In 2003, writer Mark H. Walker reported that the game "didn't sell". He placed its sales at "a few tens of thousands of copies".

Aggregate score
| Aggregator | Score |
|---|---|
| Metacritic | 86/100 |

Review scores
| Publication | Score |
|---|---|
| AllGame | 4/5 |
| CNET Gamecenter | 9/10 |
| Computer Games Strategy Plus | 4.5/5 |
| Computer Gaming World | 4/5 |
| Eurogamer | 9/10 |
| GamePro | 4.5/5 |
| GameRevolution | A− |
| GameSpot | 8.5/10 |
| GameSpy | 90% |
| GameZone | 8/10 |
| IGN | 8.6/10 |
| Next Generation | 3/5 |
| PC Gamer (US) | 85% |

==Legacy==
Following its release in 2000, Sierra announced in August of that same year, that an expansion pack called Ground Control: Dark Conspiracy, was being developed by both Massive Entertainment and High Voltage Software, which was released a few months later in October. The expansion continued the original storyline by focusing on Sarah Parker in the aftermath of the conflict, introducing a brand new campaign of 15 new missions and a new faction called the Phoenix Mercenaries who came with unique units and specialised in using incendiary-based weaponry and abilities. In addition, it also included some new units to existing factions, additional terrain types, new multiplayer maps, and fully rendered cutscenes that didn't use the in-game engine. The following year, both the expansion and the main game were bundled together in a pack, entitled Ground Control Anthology.

In 2004, a sequel titled Ground Control II: Operation Exodus was developed by Massive and released by Vivendi. While the sequel featured improvements and updates to the game's graphical engine and story, it also brought about faster-paced game mechanics that were more in line with contemporary real-time strategy games. In addition, a new game mechanic was introduced in the form of an economy system tied which gave players points to spend on fielding new unit and calling in support weapons for one of the game's factions, when destroying enemies and gaining control of control points, another game mechanic that was also introduced. Prior to its release, Vivendi released Ground Control to the public as freeware, as a promotion for the sequel's release.

In 2008, Vivendi retained ownership of the Ground Control franchise, shortly after its merger with Activision Blizzard led to Massive Entertainment being sold to Ubisoft in November, until July 2009 when they sold the franchise over to Rebellion Developments who revealed the plans to release a new game for the series, although no official news since then has confirmed that a sequel is being developed.
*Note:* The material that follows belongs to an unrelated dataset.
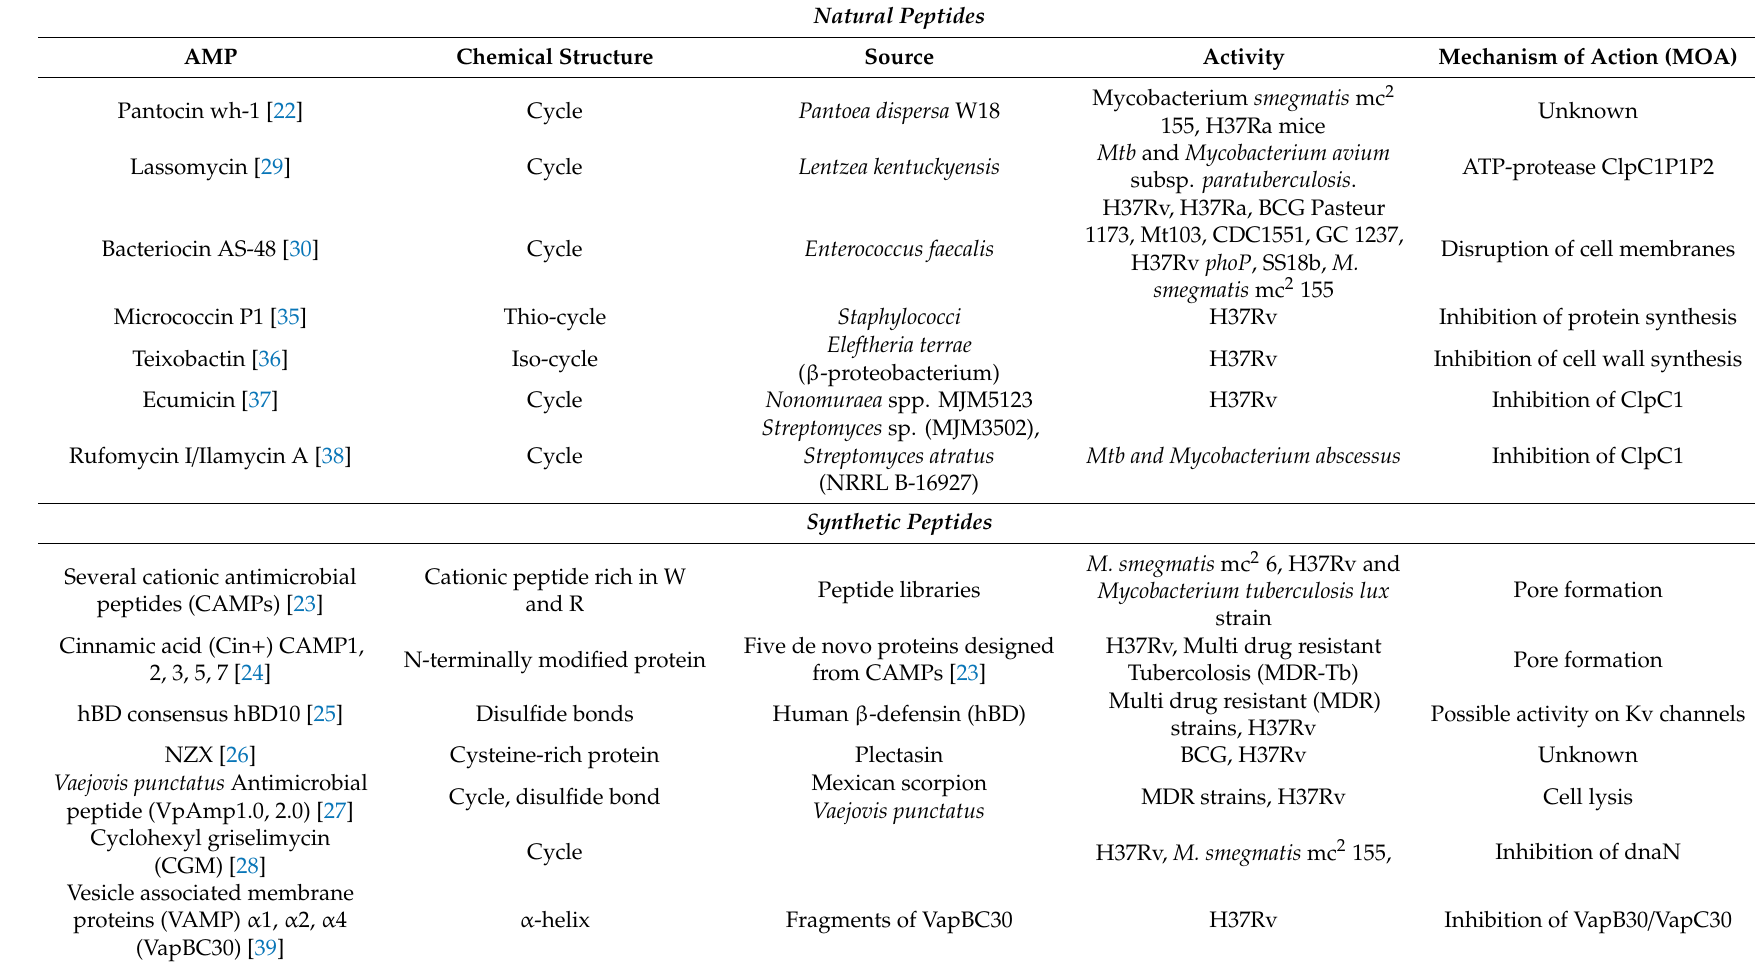
Table 1. Examples of recently developed ( 2013–2020 ) natural and chemically modified Antimicrobial peptides (AMPs) against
In 2009, both Ground Control Anthology and Ground Control II were re-released by the digital distributor GOG.com, while Rebellion re-released both titles onto Steam in 2015.
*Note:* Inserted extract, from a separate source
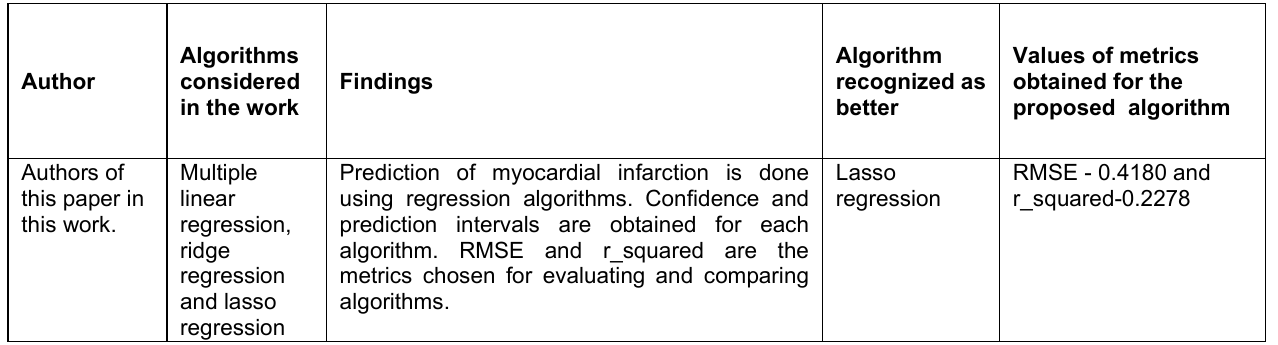
Table 4. Comparing literature work with proposed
In 2017, an unofficial second expansion developed by the player community was released called Ground Control: The Aftermath, which picks up where Ground Control: Dark Conspiracy left off. It bridges the gap in the story between Ground Control: Dark Conspiracy and Ground Control II: Operation Exodus, featuring 18 new missions. Despite being an unofficial mod, The Aftermath provides a quality of gameplay similar to that of the official releases with its storyline, mission design, voice dialogue, and overall atmosphere.